With the SS8 gathered trousers, I fixed some grainline and shaping (fit) issues which had annoyed me on the last iteration.  When sewing together, I realised I have relapsed into the habit of rushing fabric through the feed dogs. When what I actually want to do is support and steer the fabric, but let the feed do the work. Bother! One leg puckered and had to be redone. I've still to test wear for a day - too cold so far - but borrowed them as emergency pj trousers and they were really comfy overnight and at breakfast. Next time, I'd like to try wider elastic rather than what was accessible this month.

The Freya-based skirt needed some changes at the waist - a dress doesn't need the same support. Since I don't currently have a well-fitting skirt, this is likely to get a lot of wear, with either of the matching tees or any of my black, white or grey tees. This info also fed back into my main Freya tracing in the abdomen area.

And the bonus garment? Patterns For Pirates Peg Legs cycle shorts in pieces of paisley -  a patchwork project. As well as solving piecing problems, I'm still trying to get relative heights at back front and side seams right. I am happy that I improved the fit, especially around the waistband, but still have some grainline issues and leg length (at inseam relative to outseam) to solve. These have been tested as undertrousers for a full day, including a Tai Chi session - and are even nicer to wear than last year's pairs.

And the capsule? I'd thought to pattern test, making a faux dress and a faux jumpsuit**, plus a top for a cooler weather formal occasion. The bonus garments were great for refining fit and feeding it back into my tracings. I was pleasantly surprised at the combinations. From the paisley, a Mica Tee and  Freya Tee, SS8 gathered trousers, a Freya skirt and Peg Legs shorts.
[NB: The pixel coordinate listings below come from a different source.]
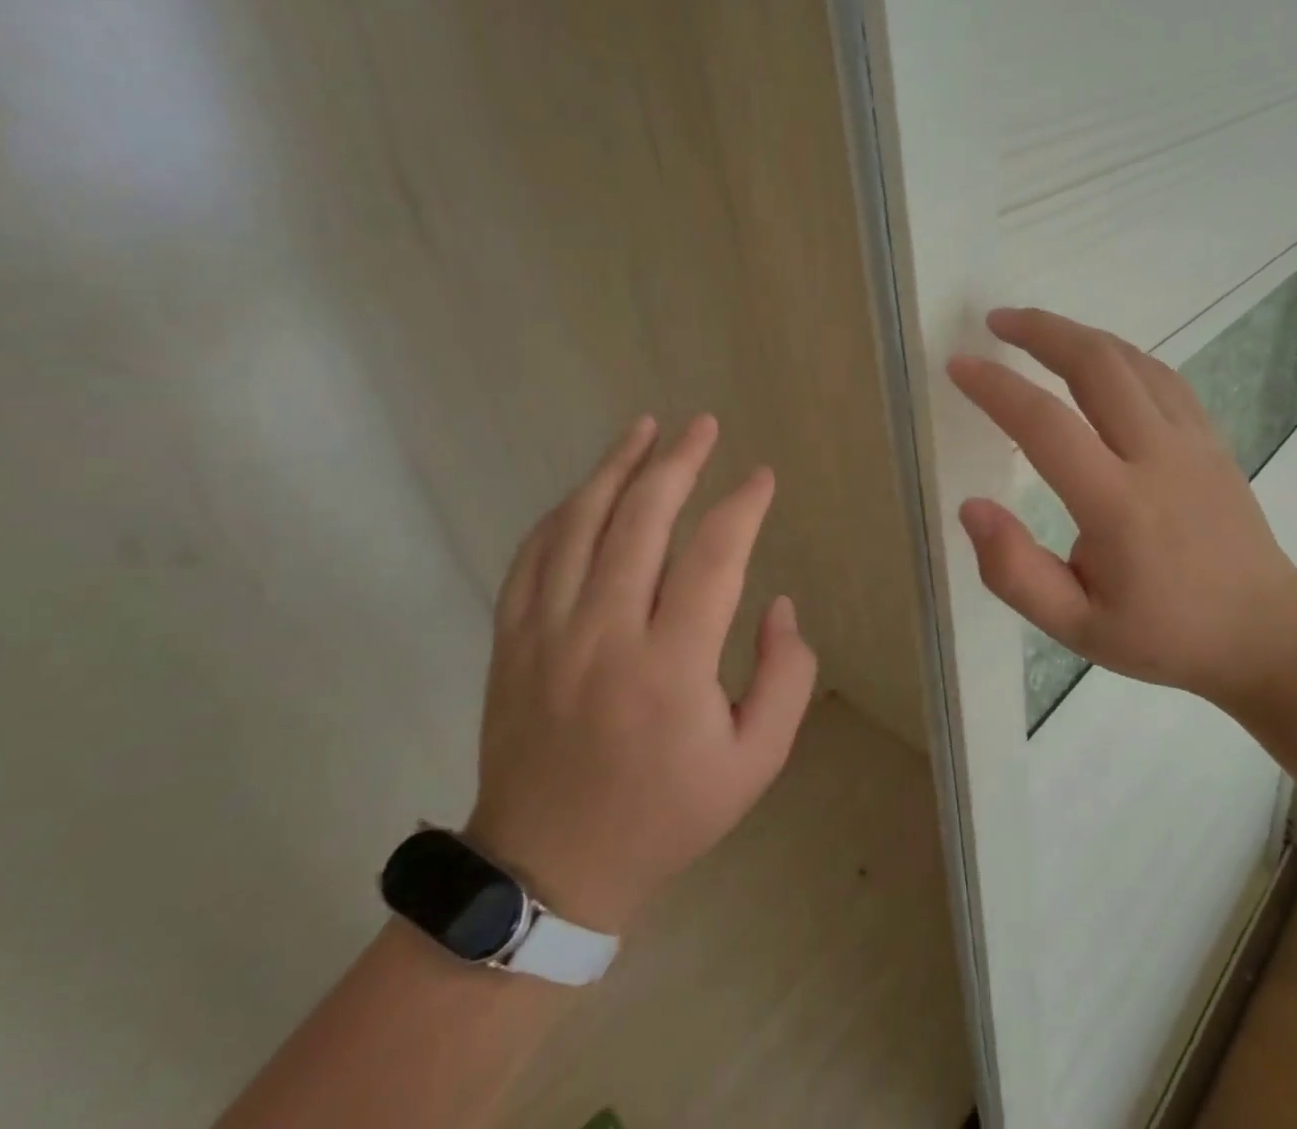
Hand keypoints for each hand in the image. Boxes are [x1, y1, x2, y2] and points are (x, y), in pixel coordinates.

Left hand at [464, 414, 816, 934]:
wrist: (547, 871)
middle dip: (679, 461)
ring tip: (645, 428)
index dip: (743, 506)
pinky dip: (564, 511)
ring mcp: (547, 633)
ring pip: (580, 524)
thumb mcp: (755, 763)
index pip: (714, 556)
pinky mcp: (511, 642)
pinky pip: (533, 556)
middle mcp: (605, 634)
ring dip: (616, 467)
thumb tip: (780, 605)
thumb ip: (784, 677)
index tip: (763, 478)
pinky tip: (588, 488)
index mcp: (672, 665)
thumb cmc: (665, 815)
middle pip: (641, 519)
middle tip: (704, 425)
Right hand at [947, 308, 1296, 707]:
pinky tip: (1096, 358)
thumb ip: (1015, 573)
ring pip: (1131, 360)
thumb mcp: (1077, 629)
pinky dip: (1118, 354)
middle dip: (1040, 331)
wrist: (1266, 632)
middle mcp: (1157, 457)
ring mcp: (1192, 440)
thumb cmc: (1165, 636)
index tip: (959, 365)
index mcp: (1118, 506)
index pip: (1046, 426)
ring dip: (1077, 334)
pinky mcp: (1210, 438)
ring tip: (1034, 329)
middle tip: (995, 321)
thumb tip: (971, 508)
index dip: (996, 389)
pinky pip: (1160, 376)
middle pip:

From the white plissé, a Freya Tee and a long and a short cami. From older makes, a white jersey Mica Tee and  Freya Tee. Add RTW or much altered RTW, a black long-sleeved tee, beige silk trousers, a black light-weight fleece, two grey short-sleeved tees, and a Chanel-shaped unlined jacket.  Sounds like a great combination for a city break, when that becomes easier. 

**I've still to make up by mind on the faux jumpsuit, preferring the patterned trousers with a plainer top. But love the skirt with plain or a either matching tee. We haven't had any hot weather yet, so don't know how well the poly/silk will breathe. Fingers crossed everyone.